Immediately after the 1999 Revolution in the California Faculty Association (CFA) in the California State University System, it was the faculty of color who had a particularly close and sympathetic relationship with the students of color on the campuses. They proposed to the CFA that the union strategically prioritize organizing this growing group of students and students in general. Both the organizer John Hess and Susan Meisenhelder, who was CFA president at the time, saw these alliances as crucial. Organizations of faculty of color within the CFA were themselves engaging in an Inside/Outside strategy arising from their similar positions as second-class citizens in academia. By this we mean that they were taking care to organize themselves as a group outside the formal structure of the CFA and getting on the same page with each other, before (and while) engaging with the union as members of the overarching union.
The discussion and acceptance of this proposal to prioritize, fund and allow some creative autonomy to the students of color organizing helped, over the years, to solidify support for the union among faculty of color, whose support could not be just presumed. It also made the union stronger and enhanced the position of the faculty of color within the union. This was a clear example of the Inside/Outside strategy working successfully.
Are tenure-line faculty allies?
Of all the relationships that contingent faculty manage in our daily work, those with tenure line faculty are the most challenging. This relationship is very close to home, as close as our relationship with students. The contrast between the conditions under which tenure line faculty do their work and the conditions under which we do our largely identical work is stark. They supervise us, evaluate us, and choose to take classes (as in summer sessions and through overload) which we would otherwise teach. Contingents have to manage this relationship individually and collectively every day.

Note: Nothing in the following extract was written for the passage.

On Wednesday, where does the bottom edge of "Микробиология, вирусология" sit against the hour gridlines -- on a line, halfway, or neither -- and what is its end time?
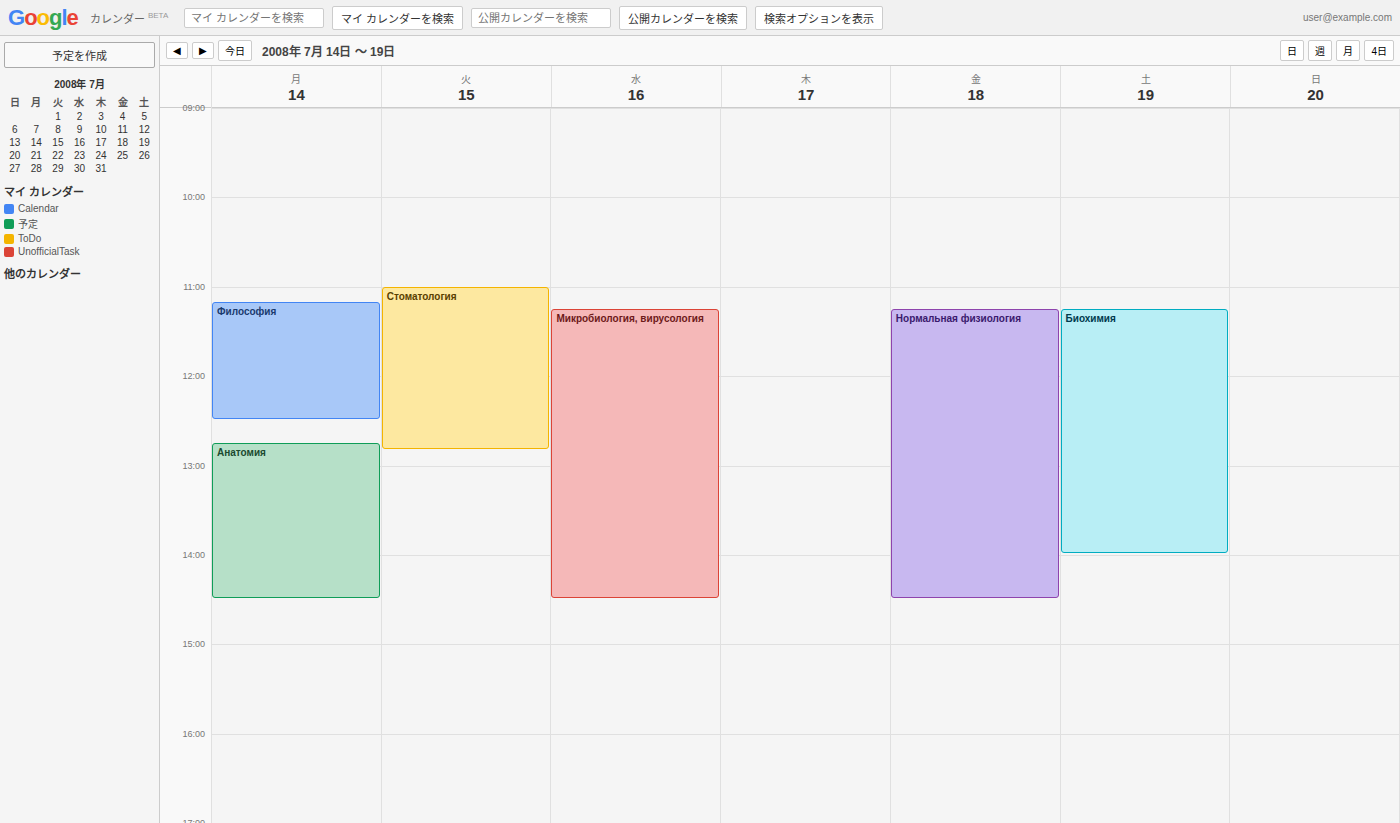
2:30 PM -- halfway between the 2 PM and 3 PM lines.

As a relationship that is both intimate and power-based, it can be compared to a painfully dysfunctional family relationship, except that it cannot be fixed by therapy. The condescension and disrespect that we experience on a daily basis impact even the most confident and self-assured among us. Over time, this can harden into deep resentment, distrust and paralyzing fear.
Our key consideration in dealing with tenure-line faculty should be that the strategy for contingents should not be structured around an anticipated or even an actual reaction from tenure-line faculty. They will have their own ideas about what contingents should or can do, and they will expect to be listened to. Listening is one thing, however: giving over power is another. In designing strategy, contingents have to focus on our own capacities and strengths, not on how our actions will be interpreted or reacted to by tenure-line faculty. This requires facing and overcoming fears accumulated over years of humiliation. But when we organize ourselves and make our own decisions, we can have relationships of solidarity rather than be grateful recipients of fleeting condescension.

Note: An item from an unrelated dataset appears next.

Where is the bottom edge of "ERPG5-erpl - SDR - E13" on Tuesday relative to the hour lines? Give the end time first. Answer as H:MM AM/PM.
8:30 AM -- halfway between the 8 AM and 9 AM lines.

Effective strategies for contingents will likely violate the expectations of tenure-line faculty. A pivotal point for John Hess was his epiphany after realizing that the tenure-line faculty organizations were coming to the Lecturers’ Council meetings to listen in while contingent faculty were learning about organizing. He heard himself say to himself, about the tenure-line faculty: “They have nothing to teach us.” For CFA activists who were organizing among the Lecturers, there was no turning back after that.